I can read all the books and studies I want, but no amount of science and understanding will suddenly transform me into a good parent. No amount of book knowledge will teach me how to overcome my own stumbling blocks. I know in my mind that yelling at my child at this point does nothing, yet, I still will shout at him when I see him doing something that makes me afraid. It is my first reaction. And while I am trying to teach myself not to do that, when the little fingers of fear grab me, it is hard to do otherwise. I am getting better, but my logical mind and my emotional mind do not always agree. I am not yelling at him because I am angry at him, but rather because I am angry at myself for letting him get into a situation that could potentially be dangerous to him.
Children learn by examples. I do not want him to grow up seeing me yell when I am afraid for him. I do not want him to see an angry parent, but rather the caring one. I want my son to see that he has a loving family with two parents who care for him and each other. Something people often forget is that children learn what love and affection is, not by what you show them, but by what you show all the people around you.
When he is older, I know I will be able to explain to him why I yell or get angry or why I am afraid, but at this point, he can’t understand that. (Though I often find myself explaining anyway.)

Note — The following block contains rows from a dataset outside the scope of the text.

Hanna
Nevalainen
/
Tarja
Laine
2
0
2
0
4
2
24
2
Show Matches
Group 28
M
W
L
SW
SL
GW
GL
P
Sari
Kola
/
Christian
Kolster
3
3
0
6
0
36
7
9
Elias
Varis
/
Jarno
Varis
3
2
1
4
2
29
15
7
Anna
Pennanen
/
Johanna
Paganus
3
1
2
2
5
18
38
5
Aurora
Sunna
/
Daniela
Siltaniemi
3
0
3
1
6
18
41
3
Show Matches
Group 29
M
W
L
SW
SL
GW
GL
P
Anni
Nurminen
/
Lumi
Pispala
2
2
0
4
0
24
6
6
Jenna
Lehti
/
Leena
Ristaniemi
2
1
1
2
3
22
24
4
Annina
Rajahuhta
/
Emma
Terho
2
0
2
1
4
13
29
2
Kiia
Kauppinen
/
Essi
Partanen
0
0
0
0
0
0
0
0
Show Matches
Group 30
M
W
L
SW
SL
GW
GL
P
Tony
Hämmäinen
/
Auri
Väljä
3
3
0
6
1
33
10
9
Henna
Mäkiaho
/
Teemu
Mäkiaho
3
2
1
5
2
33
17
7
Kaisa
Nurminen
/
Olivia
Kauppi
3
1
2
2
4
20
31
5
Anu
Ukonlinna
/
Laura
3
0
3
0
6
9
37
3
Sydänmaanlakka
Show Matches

I try not to do anything that will shut down his creativity or exploration of the world. I know that him banging on things and making noise is just experimentation. I am fine with the noise and the mess. But, my motherly instinct is to swoop in and protect him. I see him with bruises from his walking misadventures and tumbles and I worry about whether or not I am a good parent. Is there something more I could have done to prevent the bumps and bruises? Is there something I could do better? I try not to coddle when he falls and cries. And for the most part, I don’t. I have gotten pretty good at distinguishing the scared cry from the actual hurt cry. But it is still scary. Really scary.
So, even a year into being a mother, I still find myself afraid. I still find myself questioning just as much as I did before I was a mother. I still find myself feeling the fearful jitters and moments of panic.
And I think, this is natural. And it is OK.